| Selected text |
============================================================

Secure Addition and Voting

[table of contents]

Let us first look at a simple special case, namely where each x_i is a natural number, and f(x_1,\ldots,x_n) = \sum_{i=1}^n x_i. Secure computation of even such a simple function can have very meaningful applications. Consider the case where \mathsf{P}_1, \ldots,\mathsf{P}_n want to vote on some yes/no decision. Then we can let x_i represent the vote of \mathsf{P}_i where x_i=0 means “no” and x_i=1 means “yes”. If we can compute the sum of the x_i securely, this exactly means we get a way to vote with the properties we usually expect: the result \sum_{i=1}^n x_i is indeed the result of the vote, namely the number of yes-votes. Moreover, if the computation is secure, no information is leaked other than \sum_{i=1}^n x_i, in particular, no information is revealed on how a particular player voted.

We will now design a protocol for the voting application. To be consistent with the next example we give, we set n=3. A simple mental exercise will allow the reader to extend to a voting solution for any n.

Secret Sharing

Before we can solve the problem, we need to look at an important tool known as secret sharing. The term may seem self-contradictory at first sight: how can anything be secret if you share it with others? Nevertheless, the name makes good sense: the point is that secret sharing provides a way for a party, say \mathsf{P}_1, to spread information on a secret number x across all the players, such that they together hold full information on x, yet no player has any information on x. First, we choose a prime p, and we define \mathbb{Z}_p as \mathbb{Z}_p= \{ 0,1,..., p-1\} In the following, we will think of the secret x as a number in \mathbb{Z}_p.

In order to share the secret s, \mathsf{P}_1 chooses numbers r_{1}, r_{2} uniformly at random in \mathbb{Z}_p, and sets

r_{3}= x- r_{1} - r_{2} \bmod p .

Put another way: he chooses r_{1},r_{2},r_{3} randomly from \mathbb{Z}_p subject to the constraint that x= r_{1}+r_{2}+r_{3}\bmod p. Recall that a+b \bmod p means that you add a and b and then substract (or add) $p$ as many times as you need to end up in the interval 0, \ldots, p-1 again. For instance 7 + 5 \bmod 10 = 12 \bmod 10 = 2.

============================================================

| Data below |
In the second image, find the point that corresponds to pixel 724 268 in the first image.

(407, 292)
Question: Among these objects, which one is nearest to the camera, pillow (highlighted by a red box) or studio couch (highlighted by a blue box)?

============================================================

| Task instructions |
• A. Translate this sentence from the secure voting text into Spanish: "The term may seem self-contradictory at first sight: how can anything be secret if you share it with others?"
• B. Rewrite the stretch of the secure voting text from "Let us first" through "particular player voted.", putting "uses" in place of "applications".
• C. In the secure voting text, why does the name "secret sharing" make good sense even though it may seem self-contradictory?

| Problem solutions |
• A. El término puede parecer contradictorio a primera vista: ¿cómo puede algo ser secreto si lo compartes con otros?

• B.
Let us first look at a simple special case, namely where each x_i is a natural number, and f(x_1,\ldots,x_n) = \sum_{i=1}^n x_i. Secure computation of even such a simple function can have very meaningful uses. Consider the case where \mathsf{P}_1, \ldots,\mathsf{P}_n want to vote on some yes/no decision. Then we can let x_i represent the vote of \mathsf{P}_i where x_i=0 means “no” and x_i=1 means “yes”. If we can compute the sum of the x_i securely, this exactly means we get a way to vote with the properties we usually expect: the result \sum_{i=1}^n x_i is indeed the result of the vote, namely the number of yes-votes. Moreover, if the computation is secure, no information is leaked other than \sum_{i=1}^n x_i, in particular, no information is revealed on how a particular player voted.

• C. Secret sharing lets a party, such as P_1, spread information on a secret number x across all the players. Together they hold full information on x, yet no single player has any information on it.